What’s more hurting is that government already collects billions of kwacha through the fuel levy now at K97.68 for petrol and K97.99 for diesel per litre from motorists. The fuel levy accounts for 80 percent of the Roads Fund Administration’s annual income of K31 billion (2017/18 national budget) meant for road maintenance and rehabilitation. But the tollgate fees would only be adding K4.8 billion annually to the road maintenance funds. Against the unfavourable prevailing economic climate Malawians are going through, there was, therefore, no need to hurriedly introduce the fees.

Government should not have laughed off Minibus Owners Association of Malawi lifetime secretary general Coaxley Kamange who was the first to complain publicly to authorities that the fees are exorbitant. The association threatened to stage a nationwide stay away if government went ahead to start collecting the fees. But the stubborn government as it always does, looked away, probably counting on similar previous threats by the association which did not materialize.

For reasons I am yet to understand, Kalindo is Jonny-cum-lately in the art of demonstrations. It is the other guy in town—Sylvester Namiwa of the rights group, Centre for Democracy and Economic Development Initiatives (CDEDI)—who would have been widely expected to have led the demonstrations against the rising cost of living. But Namiwa took a back seat preferring Kalindo to take the lead in the protests. I hope this is not the beginning of his end in rights advocacy. We have seen how others before him started as strong human rights campaigners before being recognised with fulltime political appointments in the public sector. It is how Timothy Mtambo and before him Voice Mhone a couple of years earlier started.
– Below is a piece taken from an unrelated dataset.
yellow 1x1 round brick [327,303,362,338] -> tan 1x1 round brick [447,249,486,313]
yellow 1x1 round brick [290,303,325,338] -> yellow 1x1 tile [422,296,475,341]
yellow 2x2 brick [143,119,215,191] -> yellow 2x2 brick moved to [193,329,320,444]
But as time—the great teacher—has taught us, there is never a shortage of takers for leadership in any undertaking if it is for the public good. Kalindo is the guy that stepped up to fill the leadership vacuum left by Namiwa.

On the eve of the demos in Blantyre, a group of some dirty boys threatened to counter the protests in what looked like a desperate bid by an invisible hand to foil the demos the following day in Blantyre. And true to the threats, come the day of the demos, two opposing groups propped up. The development prompted the police to fire tear gas to disperse the crowds. In the process, a few people were hacked and rushed to hospital. A police unit which operated in a container at the Blantyre Flea market was gutted by fire. But the much-maligned demonstrations still took place. A week later the demonstrations moved to Lilongwe where a bigger crowd patronized the event. At the time or writing this article, Kalindo and team were reported to be arranging to hold the demonstrations in Mzuzu.

Shamefully, it is only now that we see government authorities bidding to peacefully end the protests through contact and dialogue. Too late! The demonstrations have succeeded in painting government in all colours, sheds and images fashioned by the organisers. The ugly scenes resulting from the running battles between police and the demonstrators would have been avoided had authorities only stopped for a second to think about the plight of the ordinary Malawian.